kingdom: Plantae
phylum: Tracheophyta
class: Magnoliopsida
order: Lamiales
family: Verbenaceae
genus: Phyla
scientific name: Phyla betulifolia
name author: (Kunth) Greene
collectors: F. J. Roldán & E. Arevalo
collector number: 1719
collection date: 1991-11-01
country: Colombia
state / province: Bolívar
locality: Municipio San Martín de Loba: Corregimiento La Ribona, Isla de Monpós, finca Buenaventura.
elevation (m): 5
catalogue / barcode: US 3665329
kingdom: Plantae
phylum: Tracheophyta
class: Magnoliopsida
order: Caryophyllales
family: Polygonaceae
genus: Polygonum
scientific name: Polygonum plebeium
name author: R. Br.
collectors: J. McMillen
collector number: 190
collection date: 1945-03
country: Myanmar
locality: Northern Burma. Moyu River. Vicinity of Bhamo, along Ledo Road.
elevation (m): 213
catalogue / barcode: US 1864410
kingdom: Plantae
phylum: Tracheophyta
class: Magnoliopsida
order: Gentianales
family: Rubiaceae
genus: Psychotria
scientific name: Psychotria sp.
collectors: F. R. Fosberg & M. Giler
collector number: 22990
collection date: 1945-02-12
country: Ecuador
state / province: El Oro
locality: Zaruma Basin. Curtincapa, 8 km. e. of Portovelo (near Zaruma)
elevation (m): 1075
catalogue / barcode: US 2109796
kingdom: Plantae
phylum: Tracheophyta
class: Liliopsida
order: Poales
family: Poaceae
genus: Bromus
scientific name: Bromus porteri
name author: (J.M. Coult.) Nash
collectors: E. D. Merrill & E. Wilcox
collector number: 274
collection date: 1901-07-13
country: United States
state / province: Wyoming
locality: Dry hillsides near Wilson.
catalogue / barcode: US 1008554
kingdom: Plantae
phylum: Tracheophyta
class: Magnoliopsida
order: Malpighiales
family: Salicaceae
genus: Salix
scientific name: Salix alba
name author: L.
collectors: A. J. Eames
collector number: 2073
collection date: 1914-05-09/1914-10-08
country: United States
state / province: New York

▸ **What is expected**
Render every line of the material above as a Markdown table with the columns Row and Line, numbering the rows in order and leaving out any blank lines.

▸ **Solution to this problem**
| Row | Line |
|---|---|
| 1 | kingdom: Plantae |
| 2 | phylum: Tracheophyta |
| 3 | class: Magnoliopsida |
| 4 | order: Lamiales |
| 5 | family: Verbenaceae |
| 6 | genus: Phyla |
| 7 | scientific name: Phyla betulifolia |
| 8 | name author: (Kunth) Greene |
| 9 | collectors: F. J. Roldán & E. Arevalo |
| 10 | collector number: 1719 |
| 11 | collection date: 1991-11-01 |
| 12 | country: Colombia |
| 13 | state / province: Bolívar |
| 14 | locality: Municipio San Martín de Loba: Corregimiento La Ribona, Isla de Monpós, finca Buenaventura. |
| 15 | elevation (m): 5 |
| 16 | catalogue / barcode: US 3665329 |
| 17 | kingdom: Plantae |
| 18 | phylum: Tracheophyta |
| 19 | class: Magnoliopsida |
| 20 | order: Caryophyllales |
| 21 | family: Polygonaceae |
| 22 | genus: Polygonum |
| 23 | scientific name: Polygonum plebeium |
| 24 | name author: R. Br. |
| 25 | collectors: J. McMillen |
| 26 | collector number: 190 |
| 27 | collection date: 1945-03 |
| 28 | country: Myanmar |
| 29 | locality: Northern Burma. Moyu River. Vicinity of Bhamo, along Ledo Road. |
| 30 | elevation (m): 213 |
| 31 | catalogue / barcode: US 1864410 |
| 32 | kingdom: Plantae |
| 33 | phylum: Tracheophyta |
| 34 | class: Magnoliopsida |
| 35 | order: Gentianales |
| 36 | family: Rubiaceae |
| 37 | genus: Psychotria |
| 38 | scientific name: Psychotria sp. |
| 39 | collectors: F. R. Fosberg & M. Giler |
| 40 | collector number: 22990 |
| 41 | collection date: 1945-02-12 |
| 42 | country: Ecuador |
| 43 | state / province: El Oro |
| 44 | locality: Zaruma Basin. Curtincapa, 8 km. e. of Portovelo (near Zaruma) |
| 45 | elevation (m): 1075 |
| 46 | catalogue / barcode: US 2109796 |
| 47 | kingdom: Plantae |
| 48 | phylum: Tracheophyta |
| 49 | class: Liliopsida |
| 50 | order: Poales |
| 51 | family: Poaceae |
| 52 | genus: Bromus |
| 53 | scientific name: Bromus porteri |
| 54 | name author: (J.M. Coult.) Nash |
| 55 | collectors: E. D. Merrill & E. Wilcox |
| 56 | collector number: 274 |
| 57 | collection date: 1901-07-13 |
| 58 | country: United States |
| 59 | state / province: Wyoming |
| 60 | locality: Dry hillsides near Wilson. |
| 61 | catalogue / barcode: US 1008554 |
| 62 | kingdom: Plantae |
| 63 | phylum: Tracheophyta |
| 64 | class: Magnoliopsida |
| 65 | order: Malpighiales |
| 66 | family: Salicaceae |
| 67 | genus: Salix |
| 68 | scientific name: Salix alba |
| 69 | name author: L. |
| 70 | collectors: A. J. Eames |
| 71 | collector number: 2073 |
| 72 | collection date: 1914-05-09/1914-10-08 |
| 73 | country: United States |
| 74 | state / province: New York |